■ **Description of the task**
Where the word "SilkS" occurs in a line of the data, return the whole line.

Start of Source data

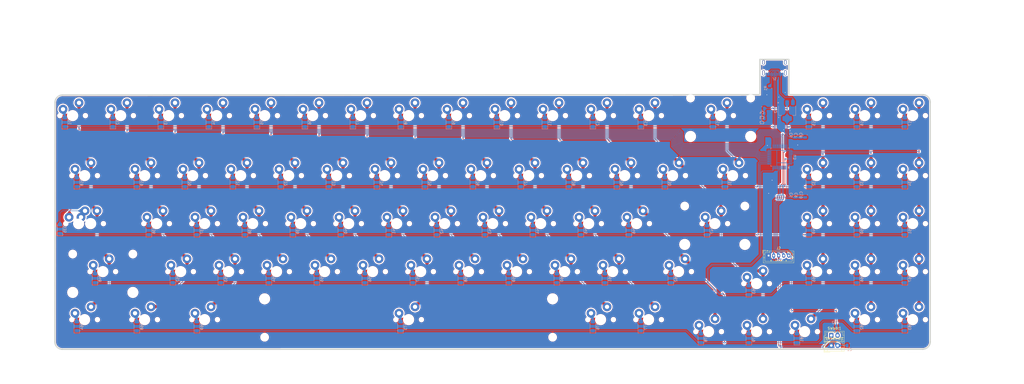
<source format=kicad_pcb>
(kicad_pcb
	(version 20240706)
	(generator "pcbnew")
	(generator_version "8.99")
	(general
		(thickness 1.6)
		(legacy_teardrops no)
	)
	(paper "A4")
	(layers
		(0 "F.Cu" signal)
		(31 "B.Cu" signal)
		(32 "B.Adhes" user "B.Adhesive")
		(33 "F.Adhes" user "F.Adhesive")
		(34 "B.Paste" user)
		(35 "F.Paste" user)
		(36 "B.SilkS" user "B.Silkscreen")
		(37 "F.SilkS" user "F.Silkscreen")
		(38 "B.Mask" user)
		(39 "F.Mask" user)
		(40 "Dwgs.User" user "User.Drawings")
		(41 "Cmts.User" user "User.Comments")
		(42 "Eco1.User" user "User.Eco1")
		(43 "Eco2.User" user "User.Eco2")
		(44 "Edge.Cuts" user)
		(45 "Margin" user)
		(46 "B.CrtYd" user "B.Courtyard")
		(47 "F.CrtYd" user "F.Courtyard")
		(48 "B.Fab" user)
		(49 "F.Fab" user)
		(50 "User.1" auxiliary)
		(51 "User.2" auxiliary)
		(52 "User.3" auxiliary)
		(53 "User.4" auxiliary)
		(54 "User.5" auxiliary)
		(55 "User.6" auxiliary)
		(56 "User.7" auxiliary)
		(57 "User.8" auxiliary)
		(58 "User.9" auxiliary)
	)
	(setup
		(pad_to_mask_clearance 0)
		(allow_soldermask_bridges_in_footprints no)
		(tenting front back)
		(pcbplotparams
			(layerselection 0x00010fc_ffffffff)
			(plot_on_all_layers_selection 0x0000000_00000000)
			(disableapertmacros no)
			(usegerberextensions no)
			(usegerberattributes yes)
			(usegerberadvancedattributes yes)
			(creategerberjobfile yes)
			(dashed_line_dash_ratio 12.000000)
			(dashed_line_gap_ratio 3.000000)
			(svgprecision 4)
			(plotframeref no)
			(mode 1)
			(useauxorigin no)
			(hpglpennumber 1)
			(hpglpenspeed 20)
			(hpglpendiameter 15.000000)
			(pdf_front_fp_property_popups yes)
			(pdf_back_fp_property_popups yes)
			(pdf_metadata yes)
			(dxfpolygonmode yes)
			(dxfimperialunits yes)
			(dxfusepcbnewfont yes)
			(psnegative no)
			(psa4output no)
			(plotinvisibletext no)
			(sketchpadsonfab no)
			(plotpadnumbers no)
			(hidednponfab no)
			(sketchdnponfab yes)
			(crossoutdnponfab yes)
			(subtractmaskfromsilk no)
			(outputformat 1)
			(mirror no)
			(drillshape 0)
			(scaleselection 1)
			(outputdirectory "Gerber/")
		)
	)
	(net 0 "")
	(net 1 "GND")
	(net 2 "RST")
	(net 3 "+3.3V")
	(net 4 "Net-(D1-A)")
	(net 5 "R0")
	(net 6 "Net-(D2-A)")
	(net 7 "Net-(D3-A)")
	(net 8 "Net-(D4-A)")
	(net 9 "Net-(D5-A)")
	(net 10 "Net-(D6-A)")
	(net 11 "Net-(D7-A)")
	(net 12 "Net-(D8-A)")
	(net 13 "Net-(D9-A)")
	(net 14 "Net-(D10-A)")
	(net 15 "Net-(D11-A)")
	(net 16 "Net-(D12-A)")
	(net 17 "Net-(D13-A)")
	(net 18 "Net-(D14-A)")
	(net 19 "Net-(D15-A)")
	(net 20 "Net-(D16-A)")
	(net 21 "Net-(D17-A)")
	(net 22 "R1")
	(net 23 "Net-(D18-A)")
	(net 24 "Net-(D19-A)")
	(net 25 "Net-(D20-A)")
	(net 26 "Net-(D21-A)")
	(net 27 "Net-(D22-A)")
	(net 28 "Net-(D23-A)")
	(net 29 "Net-(D24-A)")
	(net 30 "Net-(D25-A)")
	(net 31 "Net-(D26-A)")
	(net 32 "Net-(D27-A)")
	(net 33 "Net-(D28-A)")
	(net 34 "Net-(D29-A)")
	(net 35 "Net-(D30-A)")
	(net 36 "Net-(D31-A)")
	(net 37 "Net-(D32-A)")
	(net 38 "Net-(D33-A)")
	(net 39 "Net-(D34-A)")
	(net 40 "Net-(D35-A)")
	(net 41 "R2")
	(net 42 "Net-(D36-A)")
	(net 43 "Net-(D37-A)")
	(net 44 "Net-(D38-A)")
	(net 45 "Net-(D39-A)")
	(net 46 "Net-(D40-A)")
	(net 47 "Net-(D41-A)")
	(net 48 "Net-(D42-A)")
	(net 49 "Net-(D43-A)")
	(net 50 "Net-(D44-A)")
	(net 51 "Net-(D45-A)")
	(net 52 "Net-(D46-A)")
	(net 53 "Net-(D47-A)")
	(net 54 "R3")
	(net 55 "Net-(D48-A)")
	(net 56 "Net-(D49-A)")
	(net 57 "Net-(D50-A)")
	(net 58 "Net-(D51-A)")
	(net 59 "Net-(D52-A)")
	(net 60 "Net-(D53-A)")
	(net 61 "Net-(D54-A)")
	(net 62 "Net-(D55-A)")
	(net 63 "Net-(D56-A)")
	(net 64 "Net-(D57-A)")
	(net 65 "Net-(D58-A)")
	(net 66 "Net-(D59-A)")
	(net 67 "Net-(D60-A)")
	(net 68 "Net-(D61-A)")
	(net 69 "Net-(D62-A)")
	(net 70 "Net-(D63-A)")
	(net 71 "R4")
	(net 72 "Net-(D64-A)")
	(net 73 "Net-(D65-A)")
	(net 74 "Net-(D66-A)")
	(net 75 "Net-(D67-A)")
	(net 76 "Net-(D68-A)")
	(net 77 "Net-(D69-A)")
	(net 78 "Net-(D73-A)")
	(net 79 "Net-(D76-A)")
	(net 80 "Net-(D77-A)")
	(net 81 "Net-(D78-A)")
	(net 82 "Net-(D79-A)")
	(net 83 "Net-(D81-A)")
	(net 84 "Net-(D82-A)")
	(net 85 "Net-(D83-A)")
	(net 86 "DIO")
	(net 87 "CLK")
	(net 88 "Net-(J1-CC1)")
	(net 89 "boot")
	(net 90 "C0")
	(net 91 "C1")
	(net 92 "C2")
	(net 93 "C3")
	(net 94 "C4")
	(net 95 "C5")
	(net 96 "C6")
	(net 97 "C7")
	(net 98 "C8")
	(net 99 "C9")
	(net 100 "C10")
	(net 101 "C11")
	(net 102 "C12")
	(net 103 "C13")
	(net 104 "C14")
	(net 105 "C15")
	(net 106 "C16")
	(net 107 "+5V")
	(net 108 "unconnected-(U3-PF1{slash}OSC_OUT-Pad6)")
	(net 109 "unconnected-(U3-PA1{slash}ADC_IN1-Pad11)")
	(net 110 "unconnected-(U3-PC13-Pad2)")
	(net 111 "unconnected-(U3-I2C1_SCL{slash}TIM16_CH1{slash}PB8-Pad45)")
	(net 112 "unconnected-(U3-SPI2_NSS{slash}I2S2_WS{slash}I2C1_SDA{slash}TIM17_CH1{slash}PB9-Pad46)")
	(net 113 "unconnected-(U3-PA0{slash}ADC_IN0-Pad10)")
	(net 114 "unconnected-(U3-2C1_SDA{slash}PB7-Pad43)")
	(net 115 "unconnected-(U3-I2C1_SCL{slash}PB6-Pad42)")
	(net 116 "unconnected-(U3-SPI1_MOSI{slash}I2S1_SD{slash}TIM3_CH2{slash}PB5-Pad41)")
	(net 117 "unconnected-(U3-PC15{slash}OSC32_OUT-Pad4)")
	(net 118 "unconnected-(U3-PF0{slash}OSC_IN-Pad5)")
	(net 119 "unconnected-(U3-PC14{slash}OSC32_IN-Pad3)")
	(net 120 "D+")
	(net 121 "D-")
	(net 122 "unconnected-(J1-SHIELD-PadS1)")
	(net 123 "unconnected-(J1-SBU1-PadA8)")
	(net 124 "unconnected-(J1-SBU2-PadB8)")
	(net 125 "unconnected-(J1-SHIELD-PadS1)_1")
	(net 126 "unconnected-(J1-SHIELD-PadS1)_2")
	(net 127 "unconnected-(J1-SHIELD-PadS1)_3")
	(footprint "MX_cherry:MXOnly-1U_N" (layer "F.Cu") (at 479.67 122.09))
	(footprint "MX_cherry:MXOnly-1U_N" (layer "F.Cu") (at 441.57 122.09))
	(footprint "MX_cherry:MXOnly-1U_N" (layer "F.Cu") (at 584.445 145.9025))
	(footprint "MX_cherry:MXOnly-1U_N" (layer "F.Cu") (at 593.97 203.0525))
	(footprint "MX_cherry:MXOnly-1.75U_N" (layer "F.Cu") (at 624.9265 184.0025))
	(footprint "MX_cherry:MXOnly-1U_N" (layer "F.Cu") (at 417.7575 164.9525))
	(footprint "MX_cherry:MXOnly-1U_N" (layer "F.Cu") (at 698.745 122.09))
	(footprint "MX_cherry:MXOnly-1U_N" (layer "F.Cu") (at 489.195 145.9025))
	(footprint "MX_cherry:MXOnly-1U_N" (layer "F.Cu") (at 622.545 145.9025))
	(footprint "MX_cherry:MXOnly-1U_N" (layer "F.Cu") (at 470.145 145.9025))
	(footprint "MX_cherry:MXOnly-1U_N" (layer "F.Cu") (at 679.695 145.9025))
	(footprint "MX_cherry:MXOnly-1U_N" (layer "F.Cu") (at 574.92 122.09))
	(footprint "MX_cherry:MXOnly-1U_N" (layer "F.Cu") (at 432.045 145.9025))
	(footprint "MX_cherry:MXOnly-1U_N" (layer "F.Cu") (at 717.795 145.9025))
	(footprint "MX_cherry:MXOnly-1U_N" (layer "F.Cu") (at 551.1075 164.9525))
	(footprint "MX_cherry:MXOnly-2.25U_N" (layer "F.Cu") (at 396.4006 184.0025))
	(footprint "MX_cherry:MXOnly-1U_N" (layer "F.Cu") (at 422.52 122.09))
	(footprint "MX_cherry:MXOnly-1U_N" (layer "F.Cu") (at 503.4825 184.0025))
	(footprint "MX_cherry:MXOnly-1U_N" (layer "F.Cu") (at 655.8825 188.765))
	(footprint "MX_cherry:MXOnly-1U_N" (layer "F.Cu") (at 698.745 164.9525))
	(footprint "MX_cherry:MXOnly-1U_N" (layer "F.Cu") (at 493.9575 164.9525))
	(footprint "MX_cherry:MXOnly-1U_N" (layer "F.Cu") (at 460.62 122.09))
	(footprint "MX_cherry:MXOnly-1U_N" (layer "F.Cu") (at 570.1575 164.9525))
	(footprint "MX_cherry:MXOnly-1U_N" (layer "F.Cu") (at 679.695 122.09))
	(footprint "MX_cherry:MXOnly-1U_N" (layer "F.Cu") (at 598.7325 184.0025))
	(footprint "MX_cherry:MXOnly-1U_N" (layer "F.Cu") (at 603.495 145.9025))
	(footprint "MX_cherry:MXOnly-1U_N" (layer "F.Cu") (at 465.3825 184.0025))
	(footprint "MX_cherry:MXOnly-1U_N" (layer "F.Cu") (at 613.02 122.09))
	(footprint "Connector_JST:JST_PH_B5B-PH-K_1x05_P2.00mm_Vertical" (layer "F.Cu") (at 660.63 177.63))
	(footprint "MX_cherry:MXOnly-1U_N" (layer "F.Cu") (at 717.795 203.0525))
	(footprint "MX_cherry:MXOnly-1.5U_N" (layer "F.Cu") (at 389.183 145.9025))
	(footprint "MX_cherry:MXOnly-1U_N"
		(layer "F.Cu")
		(uuid "5ee7a8ef-bcbd-4b60-b0a7-eb8255eb1391")
		(at 674.9325 207.815)
		(property "Reference" "SW81"
			(at 0 3.175 0)
			(layer "Dwgs.User")
			(hide yes)
			(uuid "fada7c84-59d6-4c16-be53-44902f181c0d")
			(effects
				(font
					(size 1 1)
					(thickness 0.15)
				)
			)
		)
		(property "Value" "SW_Push"
			(at 0 -7.9375 0)
			(layer "Dwgs.User")
			(hide yes)
			(uuid "089b9bcd-822c-4f5e-9076-6cb64e2fcc6c")
			(effects
				(font
					(size 1 1)
					(thickness 0.15)
				)
			)
		)
		(property "Footprint" "MX_cherry:MXOnly-1U_N"
			(at 0 0 0)
			(unlocked yes)
			(layer "F.Fab")
			(hide yes)
			(uuid "66206400-efc7-4542-ae2b-8fcb2acbe80c")
			(effects
				(font
					(size 1.27 1.27)
					(thickness 0.15)
				)
			)
		)
		(property "Datasheet" ""
			(at 0 0 0)
		
... [3402739 chars truncated]
</source>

End of Source data

■ **Result**
		(36 "B.SilkS" user "B.Silkscreen")
		(37 "F.SilkS" user "F.Silkscreen")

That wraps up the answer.